Like other dogs, Gladys seems to be aware of sadness and illness:
“It’s funny how intuitive dogs are and Gladys is no exception. My mother-in-law was ill not so long ago and Gladys seemed to pick up on this and was trying to make her laugh by jumping on her and doing funny rolls on the bed.”
For Gladys, Rhiwbina is where she feels most at home.
“Rhiwbina is a great place to live. There are lots of characters in the village and we love walking around and meeting all the other dogs. In 2015, Gladys won a few prizes in the annual dog show at the Summer Festival. She picked up the Best Personality prize and then went on to win the overall competition. She’s very proud of that!” laughs Sarah-Jane.

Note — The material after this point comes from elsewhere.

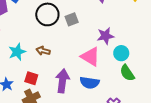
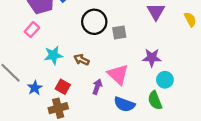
pink triangle: (90, 57) -> (118, 74), moved
green semicircle: (127, 73) -> (155, 100), moved
purple arrow: (62, 81) -> (97, 87), moved, size x0.6

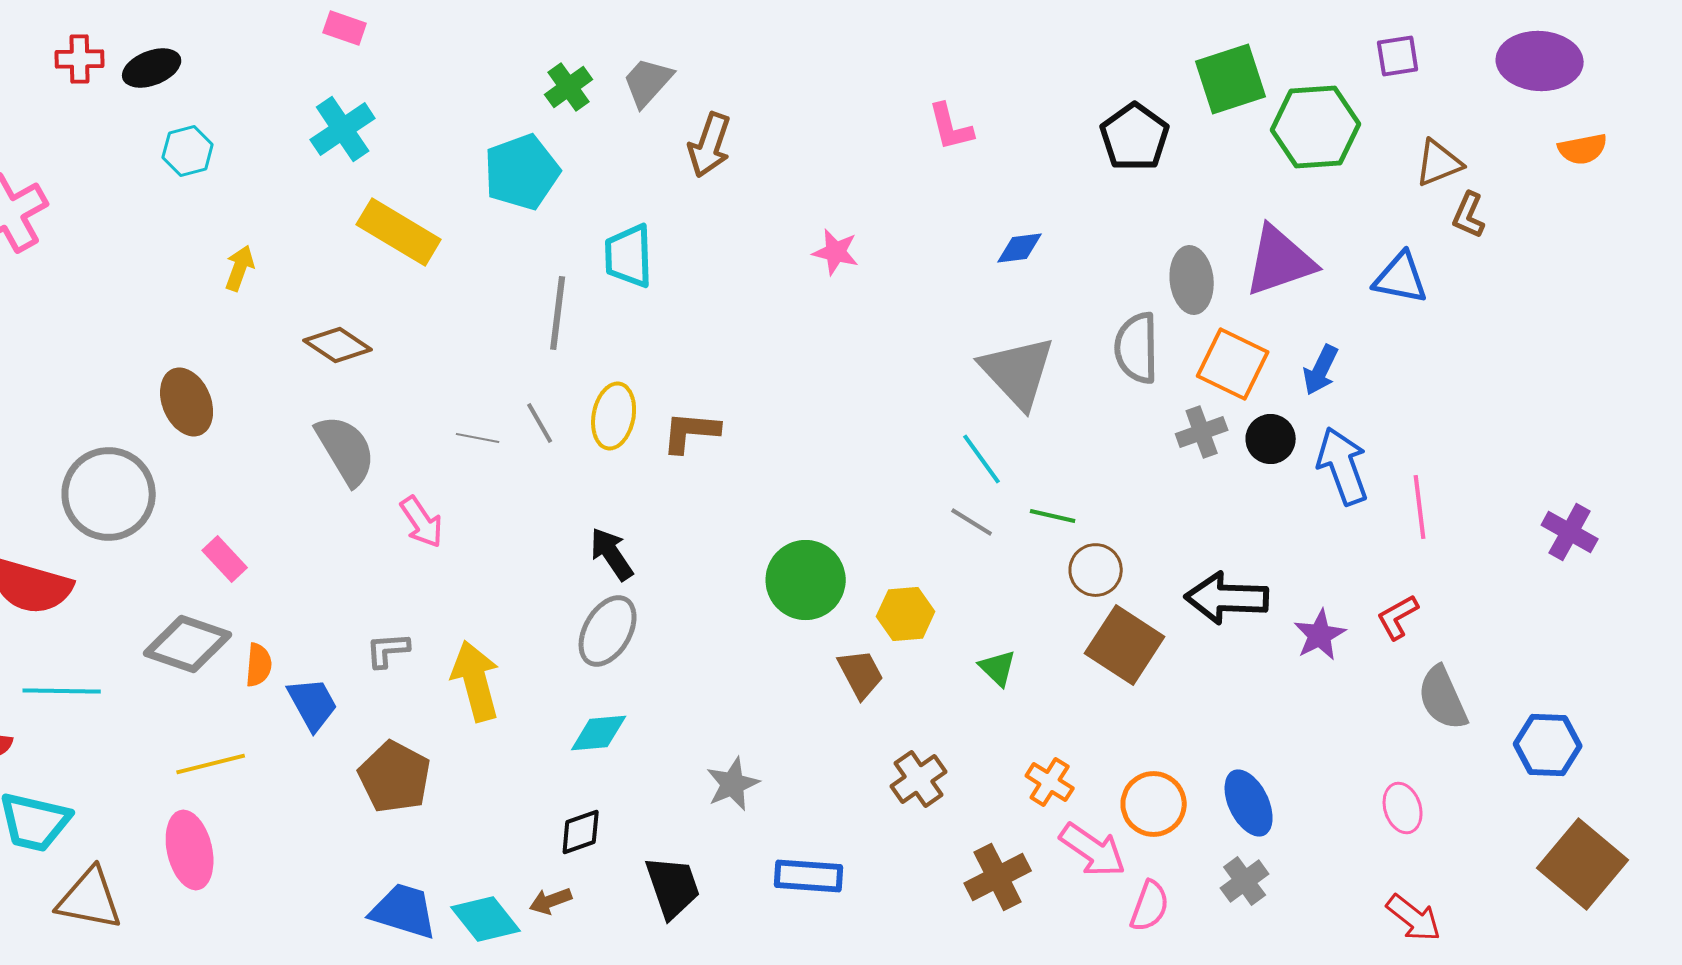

Gladys’s social diary is always full.
“We regularly take Gladys to Havanese Fun Days. They’re useful to us owners too because we can all chat to each other and swap notes. Gladys also stays in touch with her brothers and sisters which is nice. We have a forum on Facebook so we all get to know each other pretty well.
“We were on Caldey Island a few years ago and we took Gladys. While we were there, we stepped outside of a building and I noticed that one of the other dogs from the forum was stood right in front of me. We recognised her straight away. It’s this kind of closeness that makes our group special.”
Sarah meanwhile continues her day job, creating costumes for TV and film. She was short-listed for a BAFTA Cymru in 2011 for her work on Whites, which starred Alan Davies.
“I’ve just finished work on a new production that’s been written by Owen Sheers called To Provide All People. Michael Sheen, Tamsin Grieg, Martin Freeman and Meera Syal are amongst the all-star cast of BBC Wales’ latest landmark television drama commission as it celebrates the 70th anniversary of the NHS. I had to recreate nurses costumes from 1948.
“You won’t see Gladys in this one though. She does deserve a rest at some point.”